TASK DIRECTIONS ▸ Of the material below, the lines to be retyped are those from the line containing "X167720000Y-79800000D03*" through the line containing "X126325300Y-80966000D03*", inclusive; reproduce them exactly.

TASK INPUTS ▸
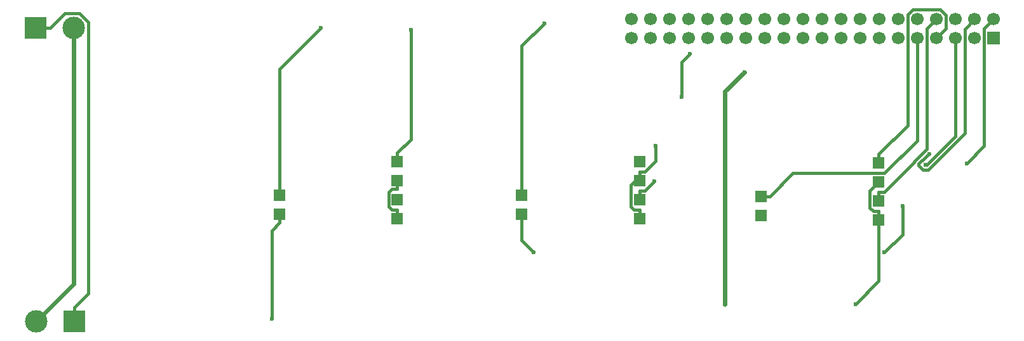
<source format=gbr>
%TF.GenerationSoftware,KiCad,Pcbnew,9.0.2*%
%TF.CreationDate,2025-06-30T20:10:24+02:00*%
%TF.ProjectId,fl-ctl,666c2d63-746c-42e6-9b69-6361645f7063,rev?*%
%TF.SameCoordinates,Original*%
%TF.FileFunction,Copper,L2,Bot*%
%TF.FilePolarity,Positive*%
%FSLAX46Y46*%
G04 Gerber Fmt 4.6, Leading zero omitted, Abs format (unit mm)*
G04 Created by KiCad (PCBNEW 9.0.2) date 2025-06-30 20:10:24*
%MOMM*%
%LPD*%
G01*
G04 APERTURE LIST*
%TA.AperFunction,ComponentPad*%
%ADD10R,3.000000X3.000000*%
%TD*%
%TA.AperFunction,ComponentPad*%
%ADD11C,3.000000*%
%TD*%
%TA.AperFunction,ComponentPad*%
%ADD12R,1.700000X1.700000*%
%TD*%
%TA.AperFunction,ComponentPad*%
%ADD13C,1.700000*%
%TD*%
%TA.AperFunction,ComponentPad*%
%ADD14R,1.500000X1.500000*%
%TD*%
%TA.AperFunction,ViaPad*%
%ADD15C,0.600000*%
%TD*%
%TA.AperFunction,Conductor*%
%ADD16C,0.400000*%
%TD*%
%TA.AperFunction,Conductor*%
%ADD17C,0.600000*%
%TD*%
G04 APERTURE END LIST*
D10*
%TO.P,J7,1,Pin_1*%
%TO.N,GND*%
X93450000Y-120200000D03*
D11*
%TO.P,J7,2,Pin_2*%
%TO.N,+12V*%
X88370000Y-120200000D03*
%TD*%
D12*
%TO.P,J2,1,Pin_1*%
%TO.N,Net-(J2-Pin_1)*%
X215980000Y-82340000D03*
D13*
%TO.P,J2,2,Pin_2*%
%TO.N,Net-(J2-Pin_2)*%
X215980000Y-79800000D03*
%TO.P,J2,3,Pin_3*%
%TO.N,Net-(J2-Pin_3)*%
X213440000Y-82340000D03*
%TO.P,J2,4,Pin_4*%
%TO.N,Net-(J2-Pin_4)*%
X213440000Y-79800000D03*
%TO.P,J2,5,Pin_5*%
%TO.N,Net-(J2-Pin_5)*%
X210900000Y-82340000D03*
%TO.P,J2,6,Pin_6*%
%TO.N,Net-(J2-Pin_6)*%
X210900000Y-79800000D03*
%TO.P,J2,7,Pin_7*%
%TO.N,Net-(J2-Pin_7)*%
X208360000Y-82340000D03*
%TO.P,J2,8,Pin_8*%
%TO.N,Net-(J2-Pin_8)*%
X208360000Y-79800000D03*
%TO.P,J2,9,Pin_9*%
%TO.N,Net-(J2-Pin_9)*%
X205820000Y-82340000D03*
%TO.P,J2,10,Pin_10*%
%TO.N,unconnected-(J2-Pin_10-Pad10)*%
X205820000Y-79800000D03*
%TO.P,J2,11,Pin_11*%
%TO.N,unconnected-(J2-Pin_11-Pad11)*%
X203280000Y-82340000D03*
%TO.P,J2,12,Pin_12*%
%TO.N,unconnected-(J2-Pin_12-Pad12)*%
X203280000Y-79800000D03*
%TO.P,J2,13,Pin_13*%
%TO.N,unconnected-(J2-Pin_13-Pad13)*%
X200740000Y-82340000D03*
%TO.P,J2,14,Pin_14*%
%TO.N,unconnected-(J2-Pin_14-Pad14)*%
X200740000Y-79800000D03*
%TO.P,J2,15,Pin_15*%
%TO.N,unconnected-(J2-Pin_15-Pad15)*%
X198200000Y-82340000D03*
%TO.P,J2,16,Pin_16*%
%TO.N,unconnected-(J2-Pin_16-Pad16)*%
X198200000Y-79800000D03*
%TO.P,J2,17,Pin_17*%
%TO.N,unconnected-(J2-Pin_17-Pad17)*%
X195660000Y-82340000D03*
%TO.P,J2,18,Pin_18*%
%TO.N,unconnected-(J2-Pin_18-Pad18)*%
X195660000Y-79800000D03*
%TO.P,J2,19,Pin_19*%
%TO.N,unconnected-(J2-Pin_19-Pad19)*%
X193120000Y-82340000D03*
%TO.P,J2,20,Pin_20*%
%TO.N,unconnected-(J2-Pin_20-Pad20)*%
X193120000Y-79800000D03*
%TO.P,J2,21,Pin_21*%
%TO.N,unconnected-(J2-Pin_21-Pad21)*%
X190580000Y-82340000D03*
%TO.P,J2,22,Pin_22*%
%TO.N,unconnected-(J2-Pin_22-Pad22)*%
X190580000Y-79800000D03*
%TO.P,J2,23,Pin_23*%
%TO.N,unconnected-(J2-Pin_23-Pad23)*%
X188040000Y-82340000D03*
%TO.P,J2,24,Pin_24*%
%TO.N,unconnected-(J2-Pin_24-Pad24)*%
X188040000Y-79800000D03*
%TO.P,J2,25,Pin_25*%
%TO.N,unconnected-(J2-Pin_25-Pad25)*%
X185500000Y-82340000D03*
%TO.P,J2,26,Pin_26*%
%TO.N,unconnected-(J2-Pin_26-Pad26)*%
X185500000Y-79800000D03*
%TO.P,J2,27,Pin_27*%
%TO.N,unconnected-(J2-Pin_27-Pad27)*%
X182960000Y-82340000D03*
%TO.P,J2,28,Pin_28*%
%TO.N,unconnected-(J2-Pin_28-Pad28)*%
X182960000Y-79800000D03*
%TO.P,J2,29,Pin_29*%
%TO.N,unconnected-(J2-Pin_29-Pad29)*%
X180420000Y-82340000D03*
%TO.P,J2,30,Pin_30*%
%TO.N,unconnected-(J2-Pin_30-Pad30)*%
X180420000Y-79800000D03*
%TO.P,J2,31,Pin_31*%
%TO.N,unconnected-(J2-Pin_31-Pad31)*%
X177880000Y-82340000D03*
%TO.P,J2,32,Pin_32*%
%TO.N,unconnected-(J2-Pin_32-Pad32)*%
X177880000Y-79800000D03*
%TO.P,J2,33,Pin_33*%
%TO.N,unconnected-(J2-Pin_33-Pad33)*%
X175340000Y-82340000D03*
%TO.P,J2,34,Pin_34*%
%TO.N,unconnected-(J2-Pin_34-Pad34)*%
X175340000Y-79800000D03*
%TO.P,J2,35,Pin_35*%
%TO.N,unconnected-(J2-Pin_35-Pad35)*%
X172800000Y-82340000D03*
%TO.P,J2,36,Pin_36*%
%TO.N,unconnected-(J2-Pin_36-Pad36)*%
X172800000Y-79800000D03*
%TO.P,J2,37,Pin_37*%
%TO.N,unconnected-(J2-Pin_37-Pad37)*%
X170260000Y-82340000D03*
%TO.P,J2,38,Pin_38*%
%TO.N,unconnected-(J2-Pin_38-Pad38)*%
X170260000Y-79800000D03*
%TO.P,J2,39,Pin_39*%
%TO.N,unconnected-(J2-Pin_39-Pad39)*%
X167720000Y-82340000D03*
%TO.P,J2,40,Pin_40*%
%TO.N,unconnected-(J2-Pin_40-Pad40)*%
X167720000Y-79800000D03*
%TD*%
D14*
%TO.P,KR2,1,+5V_TOP_LED*%
%TO.N,Net-(J2-Pin_4)*%
X168800000Y-98800000D03*
%TO.P,KR2,2,GND_TOP_LED*%
%TO.N,GND*%
X168800000Y-101340000D03*
%TO.P,KR2,3,+5V_BOTTOM_LED*%
%TO.N,Net-(J2-Pin_5)*%
X168800000Y-103880000D03*
%TO.P,KR2,4,GND_BOTTOM_LED*%
%TO.N,GND*%
X168800000Y-106420000D03*
%TO.P,KR2,5,SW_IN*%
%TO.N,Net-(J2-Pin_6)*%
X153100000Y-103300000D03*
%TO.P,KR2,6,SW_OUT*%
%TO.N,GND*%
X153100000Y-105840000D03*
%TD*%
%TO.P,KR1,1,+5V_TOP_LED*%
%TO.N,Net-(J2-Pin_1)*%
X136500000Y-98800000D03*
%TO.P,KR1,2,GND_TOP_LED*%
%TO.N,GND*%
X136500000Y-101340000D03*
%TO.P,KR1,3,+5V_BOTTOM_LED*%
%TO.N,Net-(J2-Pin_2)*%
X136500000Y-103880000D03*
%TO.P,KR1,4,GND_BOTTOM_LED*%
%TO.N,GND*%
X136500000Y-106420000D03*
%TO.P,KR1,5,SW_IN*%
%TO.N,Net-(J2-Pin_3)*%
X120800000Y-103300000D03*
%TO.P,KR1,6,SW_OUT*%
%TO.N,GND*%
X120800000Y-105840000D03*
%TD*%
%TO.P,KR3,1,+5V_TOP_LED*%
%TO.N,Net-(J2-Pin_7)*%
X200700000Y-99000000D03*
%TO.P,KR3,2,GND_TOP_LED*%
%TO.N,GND*%
X200700000Y-101540000D03*
%TO.P,KR3,3,+5V_BOTTOM_LED*%
%TO.N,Net-(J2-Pin_8)*%
X200700000Y-104080000D03*
%TO.P,KR3,4,GND_BOTTOM_LED*%
%TO.N,GND*%
X200700000Y-106620000D03*
%TO.P,KR3,5,SW_IN*%
%TO.N,Net-(J2-Pin_9)*%
X185000000Y-103500000D03*
%TO.P,KR3,6,SW_OUT*%
%TO.N,GND*%
X185000000Y-106040000D03*
%TD*%
D10*
%TO.P,J1,1,Pin_1*%
%TO.N,GND*%
X88320000Y-81000000D03*
D11*
%TO.P,J1,2,Pin_2*%
%TO.N,+12V*%
X93400000Y-81000000D03*
%TD*%
D15*
%TO.N,Net-(J2-Pin_5)*%
X206922900Y-99217200D03*
X170773200Y-101416500D03*
%TO.N,Net-(J2-Pin_4)*%
X207475500Y-97830300D03*
%TO.N,Net-(J2-Pin_6)*%
X156090800Y-80327900D03*
%TO.N,Net-(J2-Pin_1)*%
X138311000Y-81251300D03*
%TO.N,Net-(J2-Pin_3)*%
X126325300Y-80966000D03*
%TO.N,Net-(J2-Pin_2)*%
X212393500Y-99057500D03*
%TO.N,GND*%
X170969500Y-96716000D03*
X197577000Y-117876300D03*
X154701500Y-110943300D03*
X119767000Y-119831400D03*
%TO.N,Net-(D13-K)*%
X203852800Y-104773400D03*
X201461000Y-110928300D03*
%TO.N,Net-(D5-K)*%
X175522200Y-84446400D03*
X174441700Y-90154400D03*
%TO.N,+12V*%
X180207500Y-117906700D03*
X182760500Y-86875800D03*
X93400000Y-102025200D03*
X180207500Y-104992900D03*
%TD*%
D16*
%TO.N,Net-(J2-Pin_9)*%
X205820000Y-96011600D02*
X205820000Y-82340000D01*
X201443300Y-100388300D02*
X205820000Y-96011600D01*
X189263400Y-100388300D02*
X201443300Y-100388300D01*
X186151700Y-103500000D02*
X189263400Y-100388300D01*
X185000000Y-103500000D02*
X186151700Y-103500000D01*
%TO.N,Net-(J2-Pin_7)*%
X200700000Y-99000000D02*
X200700000Y-97848300D01*
X204550000Y-93998300D02*
X200700000Y-97848300D01*
X204550000Y-79222200D02*
X204550000Y-93998300D01*
X205232700Y-78539500D02*
X204550000Y-79222200D01*
X208873800Y-78539500D02*
X205232700Y-78539500D01*
X209630000Y-79295700D02*
X208873800Y-78539500D01*
X209630000Y-81070000D02*
X209630000Y-79295700D01*
X208360000Y-82340000D02*
X209630000Y-81070000D01*
%TO.N,Net-(J2-Pin_8)*%
X200700000Y-104080000D02*
X200700000Y-102928300D01*
X201385400Y-102928300D02*
X200700000Y-102928300D01*
X205365400Y-98948300D02*
X201385400Y-102928300D01*
X205365400Y-98826200D02*
X205365400Y-98948300D01*
X207090000Y-97101600D02*
X205365400Y-98826200D01*
X207090000Y-81070000D02*
X207090000Y-97101600D01*
X208360000Y-79800000D02*
X207090000Y-81070000D01*
%TO.N,Net-(J2-Pin_5)*%
X168800000Y-103880000D02*
X168800000Y-102728300D01*
X207086900Y-99217200D02*
X206922900Y-99217200D01*
X210900000Y-95404100D02*
X207086900Y-99217200D01*
X210900000Y-82340000D02*
X210900000Y-95404100D01*
X169519800Y-102728300D02*
X168800000Y-102728300D01*
X170773200Y-101474900D02*
X169519800Y-102728300D01*
X170773200Y-101416500D02*
X170773200Y-101474900D01*
%TO.N,Net-(J2-Pin_4)*%
X212151700Y-81088300D02*
X213440000Y-79800000D01*
X212151700Y-95044300D02*
X212151700Y-81088300D01*
X207272300Y-99923700D02*
X212151700Y-95044300D01*
X206551900Y-99923700D02*
X207272300Y-99923700D01*
X205967100Y-99338900D02*
X206551900Y-99923700D01*
X205967100Y-99075300D02*
X205967100Y-99338900D01*
X206378300Y-98664100D02*
X205967100Y-99075300D01*
X206483800Y-98664100D02*
X206378300Y-98664100D01*
X207317600Y-97830300D02*
X206483800Y-98664100D01*
X207475500Y-97830300D02*
X207317600Y-97830300D01*
%TO.N,Net-(J2-Pin_6)*%
X153100000Y-83318700D02*
X153100000Y-103300000D01*
X156090800Y-80327900D02*
X153100000Y-83318700D01*
%TO.N,Net-(J2-Pin_1)*%
X138311000Y-95837300D02*
X138311000Y-81251300D01*
X136500000Y-97648300D02*
X138311000Y-95837300D01*
X136500000Y-98800000D02*
X136500000Y-97648300D01*
%TO.N,Net-(J2-Pin_3)*%
X120800000Y-86491300D02*
X120800000Y-103300000D01*
X126325300Y-80966000D02*
X120800000Y-86491300D01*
%TO.N,Net-(J2-Pin_2)*%
X214728300Y-96722700D02*
X212393500Y-99057500D01*
X214728300Y-81051700D02*
X214728300Y-96722700D01*
X215980000Y-79800000D02*
X214728300Y-81051700D01*
%TO.N,GND*%
X135780100Y-102491700D02*
X136500000Y-102491700D01*
X135348300Y-102923500D02*
X135780100Y-102491700D01*
X135348300Y-104836500D02*
X135348300Y-102923500D01*
X135780100Y-105268300D02*
X135348300Y-104836500D01*
X136500000Y-105268300D02*
X135780100Y-105268300D01*
X136500000Y-106420000D02*
X136500000Y-105268300D01*
X136500000Y-101340000D02*
X136500000Y-102491700D01*
X168800000Y-101340000D02*
X168800000Y-100764100D01*
X168800000Y-100764100D02*
X168800000Y-100188300D01*
X168080100Y-105268300D02*
X168800000Y-105268300D01*
X167648300Y-104836500D02*
X168080100Y-105268300D01*
X167648300Y-101915800D02*
X167648300Y-104836500D01*
X168800000Y-100764100D02*
X167648300Y-101915800D01*
X168800000Y-106420000D02*
X168800000Y-105268300D01*
X199511100Y-102728900D02*
X200700000Y-101540000D01*
X199511100Y-104999200D02*
X199511100Y-102728900D01*
X199980200Y-105468300D02*
X199511100Y-104999200D01*
X200700000Y-105468300D02*
X199980200Y-105468300D01*
X200700000Y-106620000D02*
X200700000Y-105468300D01*
X200700000Y-114753300D02*
X200700000Y-106620000D01*
X197577000Y-117876300D02*
X200700000Y-114753300D01*
X88320000Y-81000000D02*
X90221700Y-81000000D01*
X93450000Y-120200000D02*
X93450000Y-118298300D01*
X95315800Y-116432500D02*
X93450000Y-118298300D01*
X95315800Y-80224000D02*
X95315800Y-116432500D01*
X94141800Y-79050000D02*
X95315800Y-80224000D01*
X92171700Y-79050000D02*
X94141800Y-79050000D01*
X90221700Y-81000000D02*
X92171700Y-79050000D01*
X153100000Y-109341800D02*
X154701500Y-110943300D01*
X153100000Y-105840000D02*
X153100000Y-109341800D01*
X119767000Y-108024700D02*
X119767000Y-119831400D01*
X120800000Y-106991700D02*
X119767000Y-108024700D01*
X120800000Y-105840000D02*
X120800000Y-106991700D01*
X169545300Y-100188300D02*
X168800000Y-100188300D01*
X170969500Y-98764100D02*
X169545300Y-100188300D01*
X170969500Y-96716000D02*
X170969500Y-98764100D01*
%TO.N,Net-(D13-K)*%
X203852800Y-108536500D02*
X201461000Y-110928300D01*
X203852800Y-104773400D02*
X203852800Y-108536500D01*
%TO.N,Net-(D5-K)*%
X174441700Y-85526900D02*
X174441700Y-90154400D01*
X175522200Y-84446400D02*
X174441700Y-85526900D01*
D17*
%TO.N,+12V*%
X93400000Y-81000000D02*
X93400000Y-102025200D01*
X93400000Y-115170000D02*
X88370000Y-120200000D01*
X93400000Y-102025200D02*
X93400000Y-115170000D01*
X180207500Y-117906700D02*
X180207500Y-104992900D01*
X180207500Y-89428800D02*
X182760500Y-86875800D01*
X180207500Y-104992900D02*
X180207500Y-89428800D01*
%TD*%
M02*

</source>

TASK RESPONSE ▸
X167720000Y-79800000D03*
%TD*%
D14*
%TO.P,KR2,1,+5V_TOP_LED*%
%TO.N,Net-(J2-Pin_4)*%
X168800000Y-98800000D03*
%TO.P,KR2,2,GND_TOP_LED*%
%TO.N,GND*%
X168800000Y-101340000D03*
%TO.P,KR2,3,+5V_BOTTOM_LED*%
%TO.N,Net-(J2-Pin_5)*%
X168800000Y-103880000D03*
%TO.P,KR2,4,GND_BOTTOM_LED*%
%TO.N,GND*%
X168800000Y-106420000D03*
%TO.P,KR2,5,SW_IN*%
%TO.N,Net-(J2-Pin_6)*%
X153100000Y-103300000D03*
%TO.P,KR2,6,SW_OUT*%
%TO.N,GND*%
X153100000Y-105840000D03*
%TD*%
%TO.P,KR1,1,+5V_TOP_LED*%
%TO.N,Net-(J2-Pin_1)*%
X136500000Y-98800000D03*
%TO.P,KR1,2,GND_TOP_LED*%
%TO.N,GND*%
X136500000Y-101340000D03*
%TO.P,KR1,3,+5V_BOTTOM_LED*%
%TO.N,Net-(J2-Pin_2)*%
X136500000Y-103880000D03*
%TO.P,KR1,4,GND_BOTTOM_LED*%
%TO.N,GND*%
X136500000Y-106420000D03*
%TO.P,KR1,5,SW_IN*%
%TO.N,Net-(J2-Pin_3)*%
X120800000Y-103300000D03*
%TO.P,KR1,6,SW_OUT*%
%TO.N,GND*%
X120800000Y-105840000D03*
%TD*%
%TO.P,KR3,1,+5V_TOP_LED*%
%TO.N,Net-(J2-Pin_7)*%
X200700000Y-99000000D03*
%TO.P,KR3,2,GND_TOP_LED*%
%TO.N,GND*%
X200700000Y-101540000D03*
%TO.P,KR3,3,+5V_BOTTOM_LED*%
%TO.N,Net-(J2-Pin_8)*%
X200700000Y-104080000D03*
%TO.P,KR3,4,GND_BOTTOM_LED*%
%TO.N,GND*%
X200700000Y-106620000D03*
%TO.P,KR3,5,SW_IN*%
%TO.N,Net-(J2-Pin_9)*%
X185000000Y-103500000D03*
%TO.P,KR3,6,SW_OUT*%
%TO.N,GND*%
X185000000Y-106040000D03*
%TD*%
D10*
%TO.P,J1,1,Pin_1*%
%TO.N,GND*%
X88320000Y-81000000D03*
D11*
%TO.P,J1,2,Pin_2*%
%TO.N,+12V*%
X93400000Y-81000000D03*
%TD*%
D15*
%TO.N,Net-(J2-Pin_5)*%
X206922900Y-99217200D03*
X170773200Y-101416500D03*
%TO.N,Net-(J2-Pin_4)*%
X207475500Y-97830300D03*
%TO.N,Net-(J2-Pin_6)*%
X156090800Y-80327900D03*
%TO.N,Net-(J2-Pin_1)*%
X138311000Y-81251300D03*
%TO.N,Net-(J2-Pin_3)*%
X126325300Y-80966000D03*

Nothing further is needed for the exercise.